The regulatory body of all Indian banks called the Reserve Bank of India has ordered all the merchants not to store customers’ sensitive credit and debit card information starting next year.
In fact, the apex bank has asked Amazon, Flipkart, and Zomato to delete all the card information stored earlier.
The RBI has said, instead of using sensitive card information, merchants should use the tokenization system.
In a tokenization system, the sensitive card information is replaced by a 16 digit unique code just like the card number. This 16-digit unique code is called a token.
The token encrypts all the necessary information required to make a purchase.
It will be issued by the card networks like Visa, Mastercard, RuPay, etc to the banks.
A token is generated by the combination of information from card and merchant. Since the card information is always the same and we could initiate a transaction from different merchants, a token will be different for different merchants. That means tokens are merchant-specific.

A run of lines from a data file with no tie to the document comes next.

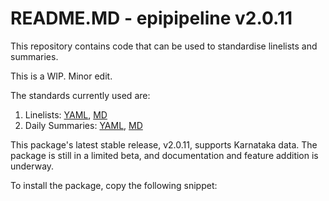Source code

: # README.MD - epipipeline v2.0.11

This repository contains code that can be used to standardise linelists and summaries.

This is a WIP. Minor edit.

The standards currently used are:

1. Linelists: [YAML](https://raw.githubusercontent.com/dsih-artpark/data_documentation/production/documentation/EP/EP0005DS0014-KA_Dengue_LL/datadictionary.yaml), [MD](https://raw.githubusercontent.com/dsih-artpark/data_documentation/production/documentation/EP/EP0005DS0014-KA_Dengue_LL/datadictionary.MD)
2. Daily Summaries: [YAML](https://raw.githubusercontent.com/dsih-artpark/data_documentation/production/documentation/EP/EP0006DS0015-KA_Dengue_Daily_SUM/datadictionary.yaml), [MD](https://raw.githubusercontent.com/dsih-artpark/data_documentation/production/documentation/EP/EP0006DS0015-KA_Dengue_Daily_SUM/datadictionary.md)

This package's latest stable release, v2.0.11, supports Karnataka data. The package is still in a limited beta, and documentation and feature addition is underway.

To install the package, copy the following snippet:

A consumer won’t even know their token details. However, every time they have to make a purchase, they need to enter their card information which will not be saved by the merchants on their server.

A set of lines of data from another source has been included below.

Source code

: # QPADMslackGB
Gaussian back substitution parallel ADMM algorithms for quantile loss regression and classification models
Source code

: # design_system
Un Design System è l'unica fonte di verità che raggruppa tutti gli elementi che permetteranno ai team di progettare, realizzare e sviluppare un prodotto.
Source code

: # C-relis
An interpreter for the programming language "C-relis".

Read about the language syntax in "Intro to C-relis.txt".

Making online transactions using a tokenization system isn’t new, it is already being used in UPI transactions. That’s why as of now, UPI is the safest way of making an online transaction.
One thing to note here is, tokenization system is applicable only for domestic transactions.
The benefit of Tokenization System
It is said, the tokenization system will reduce online theft and fraud as merchants will not store the card details. Hence, in the future, if a merchant’s server faces any data breach, the card details of the customers will not be exposed.